### Data supplied

● ● ● ● ● ● ●

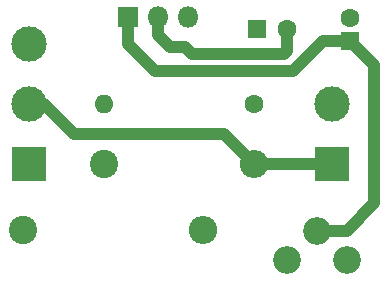
<source format=gbr>
G04 #@! TF.FileFunction,Copper,L2,Bot,Signal*
%FSLAX46Y46*%
G04 Gerber Fmt 4.6, Leading zero omitted, Abs format (unit mm)*
G04 Created by KiCad (PCBNEW 4.0.7) date Wednesday, September 26, 2018 'PMt' 03:39:25 PM*
%MOMM*%
%LPD*%
G01*
G04 APERTURE LIST*
%ADD10C,0.100000*%
%ADD11R,1.600000X1.600000*%
%ADD12C,1.600000*%
%ADD13R,3.000000X3.000000*%
%ADD14C,3.000000*%
%ADD15C,2.400000*%
%ADD16O,2.400000X2.400000*%
%ADD17O,1.600000X1.600000*%
%ADD18C,2.340000*%
%ADD19R,1.800000X1.800000*%
%ADD20O,1.800000X1.800000*%
%ADD21C,1.000000*%
G04 APERTURE END LIST*
D10*
D11*
X169926000Y-79756000D03*
D12*
X169926000Y-77756000D03*
D11*
X162052000Y-78740000D03*
D12*
X164552000Y-78740000D03*
D13*
X142748000Y-90170000D03*
D14*
X142748000Y-85090000D03*
X142748000Y-80010000D03*
D13*
X168402000Y-90170000D03*
D14*
X168402000Y-85090000D03*
D15*
X142240000Y-95758000D03*
D16*
X157480000Y-95758000D03*
D12*
X161798000Y-85090000D03*
D17*
X149098000Y-85090000D03*
D15*
X149098000Y-90170000D03*
D16*
X161798000Y-90170000D03*
D18*
X169592000Y-98298000D03*
X167092000Y-95798000D03*
X164592000Y-98298000D03*
D19*
X151130000Y-77724000D03*
D20*
X153670000Y-77724000D03*
X156210000Y-77724000D03*
D21*
X169926000Y-79756000D02*
X167640000Y-79756000D01*
X151130000Y-80010000D02*
X151130000Y-77724000D01*
X153416000Y-82296000D02*
X151130000Y-80010000D01*
X165100000Y-82296000D02*
X153416000Y-82296000D01*
X167640000Y-79756000D02*
X165100000Y-82296000D01*
X167092000Y-95798000D02*
X169632000Y-95798000D01*
X171958000Y-81788000D02*
X169926000Y-79756000D01*
X171958000Y-93472000D02*
X171958000Y-81788000D01*
X169632000Y-95798000D02*
X171958000Y-93472000D01*
X164552000Y-78740000D02*
X164552000Y-80558000D01*
X153670000Y-79248000D02*
X153670000Y-77724000D01*
X154686000Y-80264000D02*
X153670000Y-79248000D01*
X155956000Y-80264000D02*
X154686000Y-80264000D01*
X156487998Y-80795998D02*
X155956000Y-80264000D01*
X164314002Y-80795998D02*
X156487998Y-80795998D01*
X164552000Y-80558000D02*
X164314002Y-80795998D01*
X161798000Y-90170000D02*
X168402000Y-90170000D01*
X142748000Y-85090000D02*
X144018000Y-85090000D01*
X144018000Y-85090000D02*
X146558000Y-87630000D01*
X146558000Y-87630000D02*
X159258000Y-87630000D01*
X159258000Y-87630000D02*
X161798000Y-90170000D01*
M02*

</source>
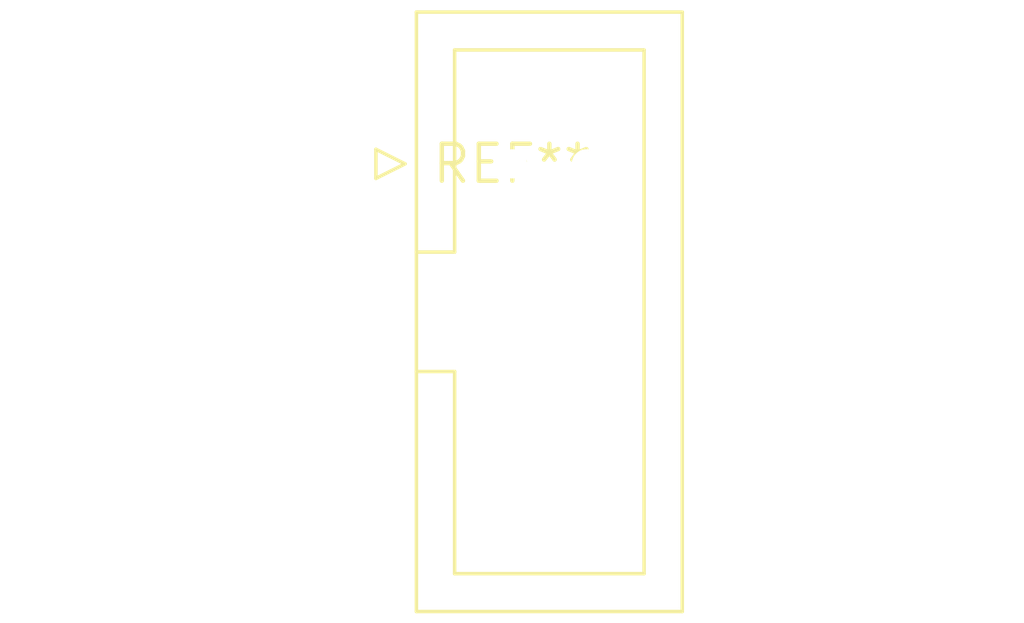
<source format=kicad_pcb>
(kicad_pcb (version 20240108) (generator pcbnew)

  (general
    (thickness 1.6)
  )

  (paper "A4")
  (layers
    (0 "F.Cu" signal)
    (31 "B.Cu" signal)
    (32 "B.Adhes" user "B.Adhesive")
    (33 "F.Adhes" user "F.Adhesive")
    (34 "B.Paste" user)
    (35 "F.Paste" user)
    (36 "B.SilkS" user "B.Silkscreen")
    (37 "F.SilkS" user "F.Silkscreen")
    (38 "B.Mask" user)
    (39 "F.Mask" user)
    (40 "Dwgs.User" user "User.Drawings")
    (41 "Cmts.User" user "User.Comments")
    (42 "Eco1.User" user "User.Eco1")
    (43 "Eco2.User" user "User.Eco2")
    (44 "Edge.Cuts" user)
    (45 "Margin" user)
    (46 "B.CrtYd" user "B.Courtyard")
    (47 "F.CrtYd" user "F.Courtyard")
    (48 "B.Fab" user)
    (49 "F.Fab" user)
    (50 "User.1" user)
    (51 "User.2" user)
    (52 "User.3" user)
    (53 "User.4" user)
    (54 "User.5" user)
    (55 "User.6" user)
    (56 "User.7" user)
    (57 "User.8" user)
    (58 "User.9" user)
  )

  (setup
    (pad_to_mask_clearance 0)
    (pcbplotparams
      (layerselection 0x00010fc_ffffffff)
      (plot_on_all_layers_selection 0x0000000_00000000)
      (disableapertmacros false)
      (usegerberextensions false)
      (usegerberattributes false)
      (usegerberadvancedattributes false)
      (creategerberjobfile false)
      (dashed_line_dash_ratio 12.000000)
      (dashed_line_gap_ratio 3.000000)
      (svgprecision 4)
      (plotframeref false)
      (viasonmask false)
      (mode 1)
      (useauxorigin false)
      (hpglpennumber 1)
      (hpglpenspeed 20)
      (hpglpendiameter 15.000000)
      (dxfpolygonmode false)
      (dxfimperialunits false)
      (dxfusepcbnewfont false)
      (psnegative false)
      (psa4output false)
      (plotreference false)
      (plotvalue false)
      (plotinvisibletext false)
      (sketchpadsonfab false)
      (subtractmaskfromsilk false)
      (outputformat 1)
      (mirror false)
      (drillshape 1)
      (scaleselection 1)
      (outputdirectory "")
    )
  )

  (net 0 "")

  (footprint "IDC-Header_2x05_P2.54mm_Vertical" (layer "F.Cu") (at 0 0))

)

</source>
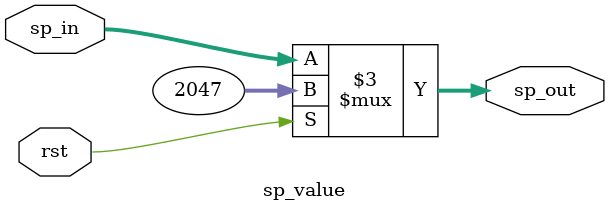
<source format=v>
module sp_value(input [31:0] sp_in,output reg[31:0] sp_out,input rst);
always @* begin
if(rst) begin
sp_out = 2047;
end else begin
sp_out = sp_in;
end
end

endmodule
</source>
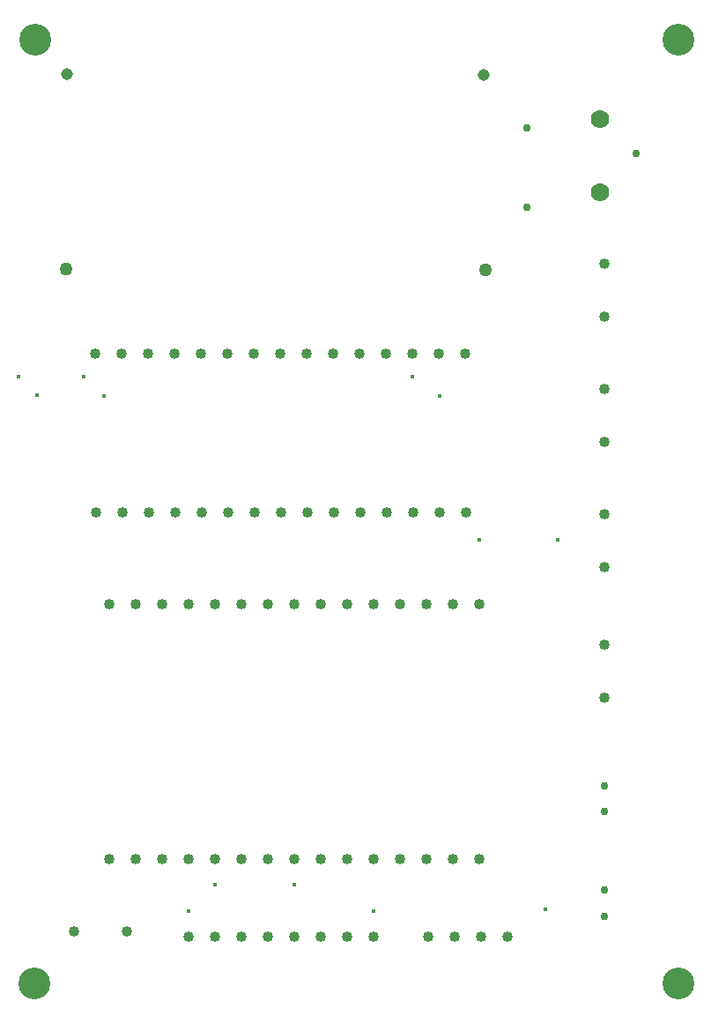
<source format=gbr>
G04 PROTEUS GERBER X2 FILE*
%TF.GenerationSoftware,Labcenter,Proteus,8.6-SP2-Build23525*%
%TF.CreationDate,2019-05-04T20:14:25+00:00*%
%TF.FileFunction,Plated,1,2,PTH*%
%TF.FilePolarity,Positive*%
%TF.Part,Single*%
%FSLAX45Y45*%
%MOMM*%
G01*
%TA.AperFunction,ViaDrill*%
%ADD43C,0.381000*%
%TA.AperFunction,ComponentDrill*%
%ADD44C,1.016000*%
%TA.AperFunction,ComponentDrill*%
%ADD45C,1.270000*%
%ADD46C,1.143000*%
%TA.AperFunction,ComponentDrill*%
%ADD47C,1.778000*%
%ADD48C,0.762000*%
%TA.AperFunction,OtherDrill,Unknown*%
%ADD49C,3.050000*%
%TD.AperFunction*%
D43*
X-8396000Y-2200000D03*
X-7636000Y-2200000D03*
X-8650000Y-2450000D03*
X-6874000Y-2450000D03*
X-10280000Y+2680000D03*
X-9660000Y+2680000D03*
X-6500000Y+2680000D03*
X-10110000Y+2500000D03*
X-9460000Y+2490000D03*
X-6238000Y+2490000D03*
X-5100000Y+1110000D03*
X-5860000Y+1110000D03*
X-5220000Y-2440000D03*
D44*
X-9540000Y+1370000D03*
X-9286000Y+1370000D03*
X-9032000Y+1370000D03*
X-8778000Y+1370000D03*
X-8524000Y+1370000D03*
X-8270000Y+1370000D03*
X-8016000Y+1370000D03*
X-7762000Y+1370000D03*
X-7508000Y+1370000D03*
X-7254000Y+1370000D03*
X-7000000Y+1370000D03*
X-6746000Y+1370000D03*
X-6492000Y+1370000D03*
X-6238000Y+1370000D03*
X-5984000Y+1370000D03*
X-5994000Y+2900000D03*
X-6248000Y+2900000D03*
X-6502000Y+2900000D03*
X-6756000Y+2900000D03*
X-7010000Y+2900000D03*
X-7264000Y+2900000D03*
X-7518000Y+2900000D03*
X-7772000Y+2900000D03*
X-8026000Y+2900000D03*
X-8280000Y+2900000D03*
X-8534000Y+2900000D03*
X-8788000Y+2900000D03*
X-9042000Y+2900000D03*
X-9296000Y+2900000D03*
X-9550000Y+2900000D03*
X-9414000Y-1950000D03*
X-9160000Y-1950000D03*
X-8906000Y-1950000D03*
X-8652000Y-1950000D03*
X-8398000Y-1950000D03*
X-8144000Y-1950000D03*
X-7890000Y-1950000D03*
X-7636000Y-1950000D03*
X-7382000Y-1950000D03*
X-7128000Y-1950000D03*
X-6874000Y-1950000D03*
X-6620000Y-1950000D03*
X-6366000Y-1950000D03*
X-6112000Y-1950000D03*
X-5858000Y-1950000D03*
X-5858000Y+490000D03*
X-6112000Y+490000D03*
X-6366000Y+490000D03*
X-6620000Y+490000D03*
X-6874000Y+490000D03*
X-7128000Y+490000D03*
X-7382000Y+490000D03*
X-7636000Y+490000D03*
X-7890000Y+490000D03*
X-8144000Y+490000D03*
X-8398000Y+490000D03*
X-8652000Y+490000D03*
X-8906000Y+490000D03*
X-9160000Y+490000D03*
X-9414000Y+490000D03*
D45*
X-5800000Y+3700000D03*
D46*
X-5810000Y+5570000D03*
D45*
X-9830000Y+3710000D03*
D46*
X-9820000Y+5580000D03*
D47*
X-4700000Y+4450000D03*
X-4700000Y+5150000D03*
D48*
X-4350000Y+4820000D03*
D44*
X-4650000Y+3250000D03*
X-4650000Y+3758000D03*
X-4650000Y+2050000D03*
X-4650000Y+2558000D03*
X-4650000Y+850000D03*
X-4650000Y+1358000D03*
X-4650000Y-400000D03*
X-4650000Y+108000D03*
X-8650000Y-2700000D03*
X-8396000Y-2700000D03*
X-8142000Y-2700000D03*
X-7888000Y-2700000D03*
X-7634000Y-2700000D03*
X-7380000Y-2700000D03*
X-7126000Y-2700000D03*
X-6872000Y-2700000D03*
D48*
X-5400000Y+5062000D03*
X-5400000Y+4300000D03*
D44*
X-5588000Y-2700000D03*
X-5842000Y-2700000D03*
X-6096000Y-2700000D03*
X-6350000Y-2700000D03*
X-9750000Y-2650000D03*
X-9242000Y-2650000D03*
D48*
X-4650000Y-1500000D03*
X-4650000Y-1250000D03*
X-4650000Y-2500000D03*
X-4650000Y-2250000D03*
D49*
X-10120000Y+5910000D03*
X-3940000Y+5910000D03*
X-10130000Y-3150000D03*
X-3940000Y-3150000D03*
M02*

</source>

● ● ● ● ● ● ●

### Exercise details
Starting at the line above that contains "X142748000Y-90170000D03*", write out each line exactly until the line that contains "X151130000Y-80010000D02*" has been written, and stop there.

### Task response
X142748000Y-90170000D03*
D14*
X142748000Y-85090000D03*
X142748000Y-80010000D03*
D13*
X168402000Y-90170000D03*
D14*
X168402000Y-85090000D03*
D15*
X142240000Y-95758000D03*
D16*
X157480000Y-95758000D03*
D12*
X161798000Y-85090000D03*
D17*
X149098000Y-85090000D03*
D15*
X149098000Y-90170000D03*
D16*
X161798000Y-90170000D03*
D18*
X169592000Y-98298000D03*
X167092000Y-95798000D03*
X164592000Y-98298000D03*
D19*
X151130000Y-77724000D03*
D20*
X153670000Y-77724000D03*
X156210000Y-77724000D03*
D21*
X169926000Y-79756000D02*
X167640000Y-79756000D01*
X151130000Y-80010000D02*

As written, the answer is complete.